#### Exercise description:
Transcribe the stretch of entries below from the line with "X8209110Y-14731008D02*" through the line with "X9085301Y-14788150D01*", exactly and with both ends included; leave out all other lines.

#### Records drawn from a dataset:
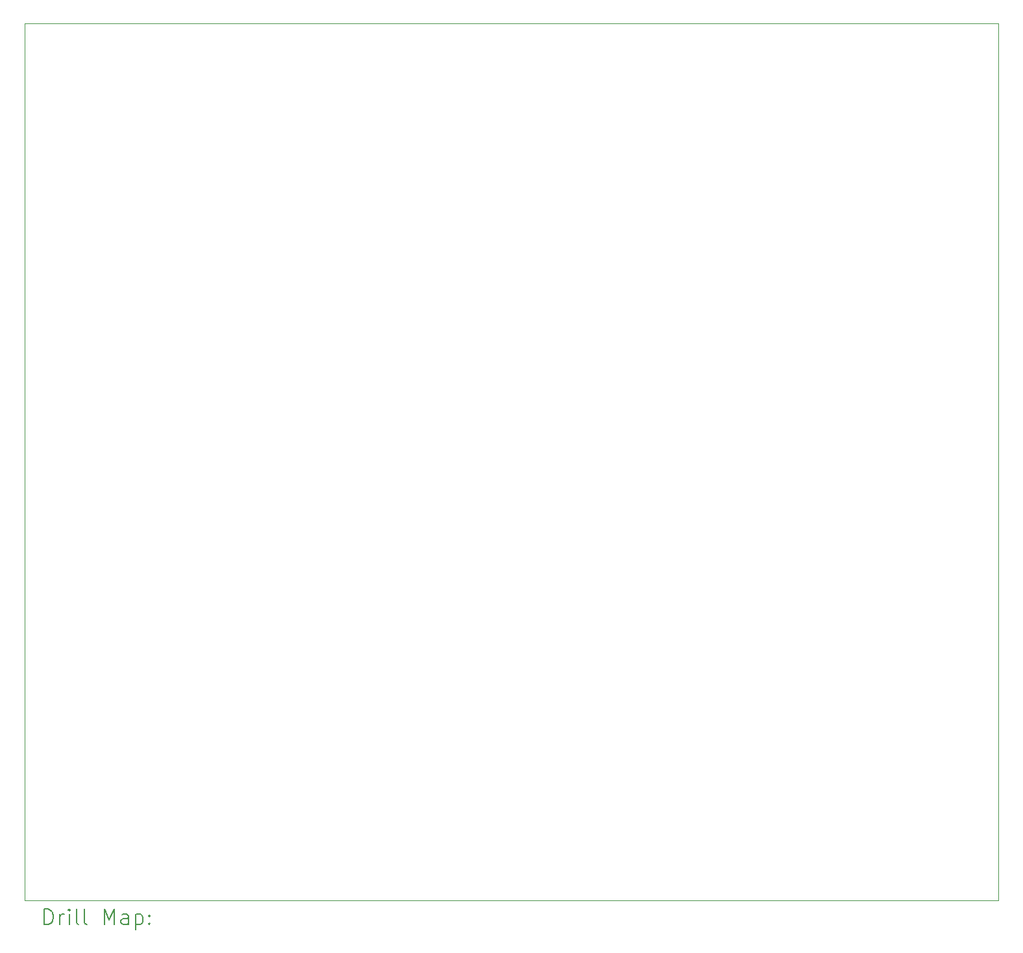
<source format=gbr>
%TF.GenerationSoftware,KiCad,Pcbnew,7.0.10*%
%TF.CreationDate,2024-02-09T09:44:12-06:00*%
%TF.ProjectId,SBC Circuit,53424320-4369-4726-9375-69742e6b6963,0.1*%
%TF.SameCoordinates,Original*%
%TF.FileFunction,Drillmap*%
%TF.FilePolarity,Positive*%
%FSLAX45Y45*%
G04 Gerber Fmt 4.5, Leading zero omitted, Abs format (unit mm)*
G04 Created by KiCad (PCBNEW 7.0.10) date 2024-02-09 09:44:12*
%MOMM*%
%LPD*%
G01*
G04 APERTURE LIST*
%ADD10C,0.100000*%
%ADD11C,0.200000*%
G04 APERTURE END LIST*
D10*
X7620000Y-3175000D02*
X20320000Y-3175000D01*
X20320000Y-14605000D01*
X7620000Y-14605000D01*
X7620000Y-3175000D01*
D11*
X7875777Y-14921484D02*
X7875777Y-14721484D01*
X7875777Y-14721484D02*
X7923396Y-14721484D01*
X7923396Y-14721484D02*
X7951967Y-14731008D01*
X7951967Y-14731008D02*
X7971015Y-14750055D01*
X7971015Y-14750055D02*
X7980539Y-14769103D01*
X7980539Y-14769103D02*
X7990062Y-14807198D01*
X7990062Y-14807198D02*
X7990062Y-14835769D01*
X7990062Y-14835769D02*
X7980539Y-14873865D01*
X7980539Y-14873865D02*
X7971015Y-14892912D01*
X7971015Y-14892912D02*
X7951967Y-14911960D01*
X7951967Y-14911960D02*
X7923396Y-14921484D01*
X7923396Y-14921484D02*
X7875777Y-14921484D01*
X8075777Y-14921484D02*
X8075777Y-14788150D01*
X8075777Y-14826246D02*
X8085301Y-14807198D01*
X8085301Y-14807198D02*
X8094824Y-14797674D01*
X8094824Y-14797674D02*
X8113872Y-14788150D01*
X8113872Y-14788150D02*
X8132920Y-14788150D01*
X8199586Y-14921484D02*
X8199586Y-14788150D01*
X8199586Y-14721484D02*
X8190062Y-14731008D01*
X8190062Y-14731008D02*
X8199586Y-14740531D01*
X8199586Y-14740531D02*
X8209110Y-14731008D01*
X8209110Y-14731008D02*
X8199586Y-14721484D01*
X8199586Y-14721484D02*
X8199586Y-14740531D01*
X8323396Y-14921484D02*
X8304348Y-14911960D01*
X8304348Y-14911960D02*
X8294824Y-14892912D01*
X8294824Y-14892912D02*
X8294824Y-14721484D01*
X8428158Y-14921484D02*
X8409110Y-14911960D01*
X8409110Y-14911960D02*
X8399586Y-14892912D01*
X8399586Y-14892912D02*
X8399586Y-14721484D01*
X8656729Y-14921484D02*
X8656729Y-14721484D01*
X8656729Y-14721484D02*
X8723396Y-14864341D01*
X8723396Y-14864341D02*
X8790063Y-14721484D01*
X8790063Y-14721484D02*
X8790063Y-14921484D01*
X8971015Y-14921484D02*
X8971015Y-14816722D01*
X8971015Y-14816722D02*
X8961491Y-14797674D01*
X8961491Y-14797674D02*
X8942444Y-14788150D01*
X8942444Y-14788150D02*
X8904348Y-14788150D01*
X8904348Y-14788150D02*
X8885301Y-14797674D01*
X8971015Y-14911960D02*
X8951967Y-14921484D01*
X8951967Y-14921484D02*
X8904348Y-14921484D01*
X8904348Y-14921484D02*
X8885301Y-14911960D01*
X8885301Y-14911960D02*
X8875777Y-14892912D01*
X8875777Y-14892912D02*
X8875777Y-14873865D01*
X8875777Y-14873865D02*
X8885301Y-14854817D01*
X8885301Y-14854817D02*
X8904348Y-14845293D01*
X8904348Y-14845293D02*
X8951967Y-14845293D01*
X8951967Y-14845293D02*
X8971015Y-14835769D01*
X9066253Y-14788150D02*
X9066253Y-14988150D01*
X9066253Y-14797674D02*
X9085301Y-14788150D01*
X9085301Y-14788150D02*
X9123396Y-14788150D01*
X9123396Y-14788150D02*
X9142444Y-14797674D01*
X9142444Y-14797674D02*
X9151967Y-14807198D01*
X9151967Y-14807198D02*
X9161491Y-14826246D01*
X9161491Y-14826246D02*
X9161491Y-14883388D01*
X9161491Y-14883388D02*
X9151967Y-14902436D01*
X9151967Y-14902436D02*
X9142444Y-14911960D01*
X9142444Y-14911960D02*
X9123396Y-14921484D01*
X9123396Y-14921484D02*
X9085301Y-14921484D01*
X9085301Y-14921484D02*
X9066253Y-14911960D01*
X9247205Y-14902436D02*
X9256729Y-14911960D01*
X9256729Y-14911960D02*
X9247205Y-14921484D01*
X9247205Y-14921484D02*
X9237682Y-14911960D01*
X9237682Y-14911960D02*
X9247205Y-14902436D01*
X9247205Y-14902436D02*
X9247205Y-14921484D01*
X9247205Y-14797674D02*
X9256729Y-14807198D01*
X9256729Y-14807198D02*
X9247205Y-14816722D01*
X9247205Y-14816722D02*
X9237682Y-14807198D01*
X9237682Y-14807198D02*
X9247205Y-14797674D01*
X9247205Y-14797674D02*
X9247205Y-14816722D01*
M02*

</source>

---

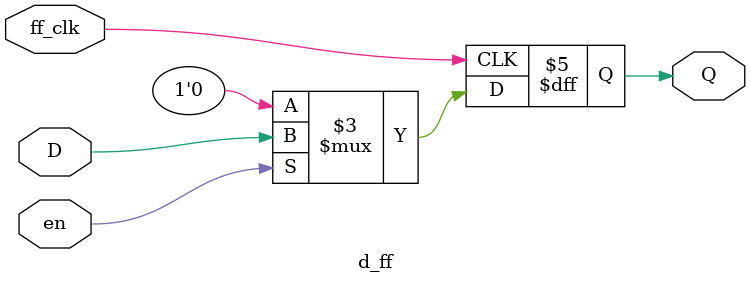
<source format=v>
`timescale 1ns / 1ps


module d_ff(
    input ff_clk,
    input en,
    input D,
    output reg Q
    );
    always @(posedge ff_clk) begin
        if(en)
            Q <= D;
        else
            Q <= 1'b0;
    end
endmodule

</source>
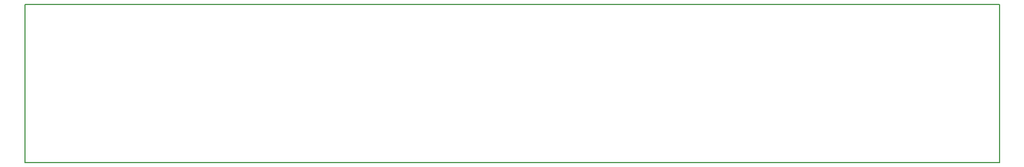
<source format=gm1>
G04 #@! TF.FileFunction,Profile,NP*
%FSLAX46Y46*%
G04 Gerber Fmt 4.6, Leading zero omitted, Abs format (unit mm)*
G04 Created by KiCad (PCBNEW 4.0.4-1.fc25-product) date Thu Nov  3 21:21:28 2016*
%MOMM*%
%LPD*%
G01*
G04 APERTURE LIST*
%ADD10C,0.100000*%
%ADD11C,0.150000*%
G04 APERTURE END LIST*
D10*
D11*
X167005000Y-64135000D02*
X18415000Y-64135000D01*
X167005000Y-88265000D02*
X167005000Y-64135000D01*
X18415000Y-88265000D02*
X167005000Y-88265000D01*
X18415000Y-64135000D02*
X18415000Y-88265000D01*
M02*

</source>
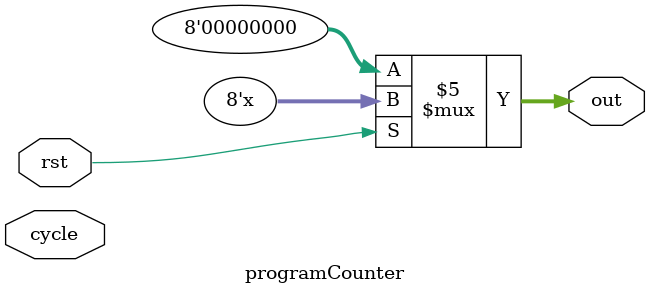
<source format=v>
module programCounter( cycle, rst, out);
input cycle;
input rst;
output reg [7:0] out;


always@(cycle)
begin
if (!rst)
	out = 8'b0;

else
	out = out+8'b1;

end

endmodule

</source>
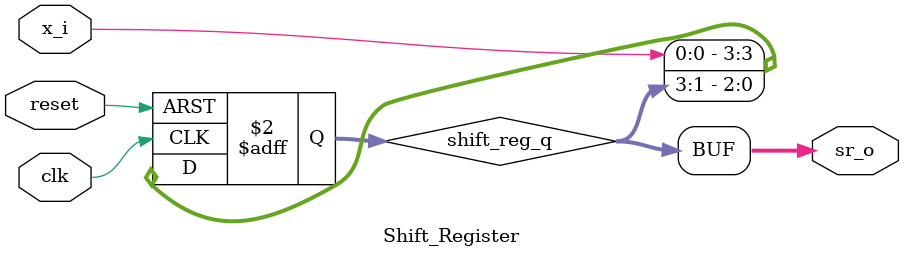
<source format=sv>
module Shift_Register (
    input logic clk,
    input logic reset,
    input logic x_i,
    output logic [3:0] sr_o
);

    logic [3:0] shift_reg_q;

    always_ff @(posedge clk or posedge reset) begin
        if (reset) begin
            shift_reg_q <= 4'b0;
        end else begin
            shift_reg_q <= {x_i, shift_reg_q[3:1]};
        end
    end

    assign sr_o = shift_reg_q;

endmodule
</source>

* * *

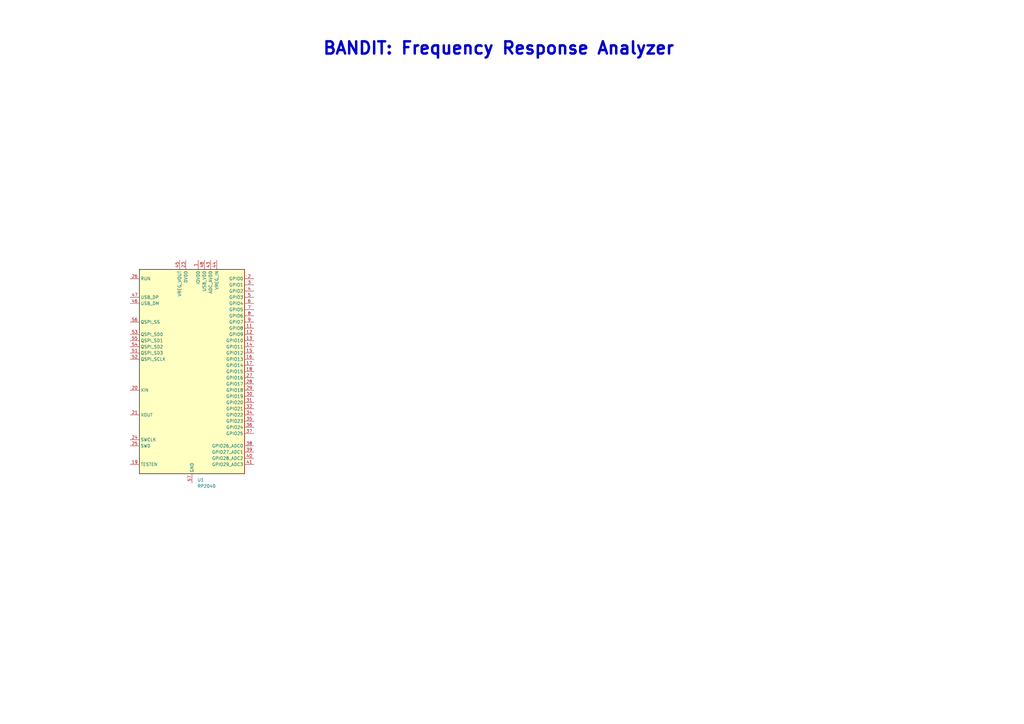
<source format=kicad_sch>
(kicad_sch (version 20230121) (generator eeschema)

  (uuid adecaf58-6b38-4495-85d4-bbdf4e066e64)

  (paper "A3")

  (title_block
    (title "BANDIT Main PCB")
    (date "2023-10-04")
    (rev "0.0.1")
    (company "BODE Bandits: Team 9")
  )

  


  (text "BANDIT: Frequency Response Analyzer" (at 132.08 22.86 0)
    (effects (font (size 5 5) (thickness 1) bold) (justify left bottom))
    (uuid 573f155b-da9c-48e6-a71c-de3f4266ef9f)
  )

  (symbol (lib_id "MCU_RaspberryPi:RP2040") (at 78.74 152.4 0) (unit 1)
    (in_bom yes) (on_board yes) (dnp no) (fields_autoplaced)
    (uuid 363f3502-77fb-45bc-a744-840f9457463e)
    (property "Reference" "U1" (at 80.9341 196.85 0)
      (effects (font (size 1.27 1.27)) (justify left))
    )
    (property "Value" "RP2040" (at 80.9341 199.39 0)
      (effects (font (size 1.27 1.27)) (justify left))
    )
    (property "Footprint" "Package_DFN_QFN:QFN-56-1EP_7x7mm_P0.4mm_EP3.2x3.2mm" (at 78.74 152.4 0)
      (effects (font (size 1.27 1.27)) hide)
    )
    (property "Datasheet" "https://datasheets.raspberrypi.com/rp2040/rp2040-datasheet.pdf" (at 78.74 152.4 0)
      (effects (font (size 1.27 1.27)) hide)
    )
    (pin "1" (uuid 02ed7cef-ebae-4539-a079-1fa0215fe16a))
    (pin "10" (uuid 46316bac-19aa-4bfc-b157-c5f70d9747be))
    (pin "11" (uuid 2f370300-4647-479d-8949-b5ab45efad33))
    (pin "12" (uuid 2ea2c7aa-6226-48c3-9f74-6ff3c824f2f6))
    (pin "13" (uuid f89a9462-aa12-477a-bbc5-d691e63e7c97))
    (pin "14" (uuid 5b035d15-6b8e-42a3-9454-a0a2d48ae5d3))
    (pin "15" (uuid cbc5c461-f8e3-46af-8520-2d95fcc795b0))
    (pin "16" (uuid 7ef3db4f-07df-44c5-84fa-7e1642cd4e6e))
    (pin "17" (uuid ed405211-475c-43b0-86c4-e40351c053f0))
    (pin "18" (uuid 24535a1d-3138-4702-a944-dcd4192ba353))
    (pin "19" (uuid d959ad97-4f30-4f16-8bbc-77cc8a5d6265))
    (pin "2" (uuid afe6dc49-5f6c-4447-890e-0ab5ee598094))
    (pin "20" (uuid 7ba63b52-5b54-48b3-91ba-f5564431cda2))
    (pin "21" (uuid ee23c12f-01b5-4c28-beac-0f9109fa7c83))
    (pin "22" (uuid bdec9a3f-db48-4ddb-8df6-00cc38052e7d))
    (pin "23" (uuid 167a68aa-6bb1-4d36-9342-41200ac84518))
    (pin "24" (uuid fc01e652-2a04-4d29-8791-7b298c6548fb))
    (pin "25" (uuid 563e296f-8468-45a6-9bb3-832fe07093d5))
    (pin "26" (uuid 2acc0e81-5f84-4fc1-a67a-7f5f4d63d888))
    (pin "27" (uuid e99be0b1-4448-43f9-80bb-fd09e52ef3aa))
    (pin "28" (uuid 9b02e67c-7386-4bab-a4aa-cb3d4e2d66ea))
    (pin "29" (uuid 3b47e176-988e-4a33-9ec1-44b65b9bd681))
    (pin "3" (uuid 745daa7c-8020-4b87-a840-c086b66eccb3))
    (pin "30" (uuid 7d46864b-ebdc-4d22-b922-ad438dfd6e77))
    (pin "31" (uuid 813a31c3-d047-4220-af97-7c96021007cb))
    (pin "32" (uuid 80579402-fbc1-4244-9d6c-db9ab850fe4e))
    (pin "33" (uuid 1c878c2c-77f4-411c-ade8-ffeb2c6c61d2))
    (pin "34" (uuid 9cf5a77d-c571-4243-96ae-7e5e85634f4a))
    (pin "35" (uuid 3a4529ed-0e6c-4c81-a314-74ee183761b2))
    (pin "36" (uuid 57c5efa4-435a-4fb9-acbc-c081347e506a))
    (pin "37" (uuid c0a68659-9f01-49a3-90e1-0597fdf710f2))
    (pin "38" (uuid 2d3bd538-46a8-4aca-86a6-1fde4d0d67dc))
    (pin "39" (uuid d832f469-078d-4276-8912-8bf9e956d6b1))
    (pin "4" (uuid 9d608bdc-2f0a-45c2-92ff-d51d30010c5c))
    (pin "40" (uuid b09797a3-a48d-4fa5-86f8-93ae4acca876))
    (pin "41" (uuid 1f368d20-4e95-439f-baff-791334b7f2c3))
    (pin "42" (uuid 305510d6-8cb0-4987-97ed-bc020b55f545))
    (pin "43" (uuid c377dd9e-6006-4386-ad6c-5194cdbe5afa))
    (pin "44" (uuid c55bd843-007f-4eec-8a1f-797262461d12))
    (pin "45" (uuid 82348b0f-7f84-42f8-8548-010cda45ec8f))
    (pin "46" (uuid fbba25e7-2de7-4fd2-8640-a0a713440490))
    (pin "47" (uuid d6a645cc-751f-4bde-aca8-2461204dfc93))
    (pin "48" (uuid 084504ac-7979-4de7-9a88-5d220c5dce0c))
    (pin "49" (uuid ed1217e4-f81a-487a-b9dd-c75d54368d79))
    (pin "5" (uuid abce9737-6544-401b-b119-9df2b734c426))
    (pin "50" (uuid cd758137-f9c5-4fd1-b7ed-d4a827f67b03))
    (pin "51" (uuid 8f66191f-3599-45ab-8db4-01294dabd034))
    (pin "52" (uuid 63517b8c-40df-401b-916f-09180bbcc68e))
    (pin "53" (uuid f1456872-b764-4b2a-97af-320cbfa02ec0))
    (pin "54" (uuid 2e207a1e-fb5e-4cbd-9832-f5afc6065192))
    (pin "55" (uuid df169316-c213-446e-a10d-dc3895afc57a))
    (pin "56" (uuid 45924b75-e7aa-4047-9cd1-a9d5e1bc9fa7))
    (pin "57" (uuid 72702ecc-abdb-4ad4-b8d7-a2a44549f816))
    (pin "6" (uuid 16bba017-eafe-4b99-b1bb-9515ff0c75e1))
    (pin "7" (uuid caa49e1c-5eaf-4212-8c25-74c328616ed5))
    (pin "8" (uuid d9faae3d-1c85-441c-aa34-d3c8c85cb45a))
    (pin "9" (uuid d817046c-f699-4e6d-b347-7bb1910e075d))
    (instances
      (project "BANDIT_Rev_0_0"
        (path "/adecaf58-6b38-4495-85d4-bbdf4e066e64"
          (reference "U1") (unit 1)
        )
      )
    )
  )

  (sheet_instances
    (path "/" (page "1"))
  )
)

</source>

#### Reply to the task:
X8209110Y-14731008D02*
X8199586Y-14721484D01*
X8199586Y-14721484D02*
X8199586Y-14740531D01*
X8323396Y-14921484D02*
X8304348Y-14911960D01*
X8304348Y-14911960D02*
X8294824Y-14892912D01*
X8294824Y-14892912D02*
X8294824Y-14721484D01*
X8428158Y-14921484D02*
X8409110Y-14911960D01*
X8409110Y-14911960D02*
X8399586Y-14892912D01*
X8399586Y-14892912D02*
X8399586Y-14721484D01*
X8656729Y-14921484D02*
X8656729Y-14721484D01*
X8656729Y-14721484D02*
X8723396Y-14864341D01*
X8723396Y-14864341D02*
X8790063Y-14721484D01*
X8790063Y-14721484D02*
X8790063Y-14921484D01*
X8971015Y-14921484D02*
X8971015Y-14816722D01*
X8971015Y-14816722D02*
X8961491Y-14797674D01*
X8961491Y-14797674D02*
X8942444Y-14788150D01*
X8942444Y-14788150D02*
X8904348Y-14788150D01*
X8904348Y-14788150D02*
X8885301Y-14797674D01*
X8971015Y-14911960D02*
X8951967Y-14921484D01*
X8951967Y-14921484D02*
X8904348Y-14921484D01*
X8904348Y-14921484D02*
X8885301Y-14911960D01*
X8885301Y-14911960D02*
X8875777Y-14892912D01*
X8875777Y-14892912D02*
X8875777Y-14873865D01*
X8875777Y-14873865D02*
X8885301Y-14854817D01*
X8885301Y-14854817D02*
X8904348Y-14845293D01*
X8904348Y-14845293D02*
X8951967Y-14845293D01*
X8951967Y-14845293D02*
X8971015Y-14835769D01*
X9066253Y-14788150D02*
X9066253Y-14988150D01*
X9066253Y-14797674D02*
X9085301Y-14788150D01*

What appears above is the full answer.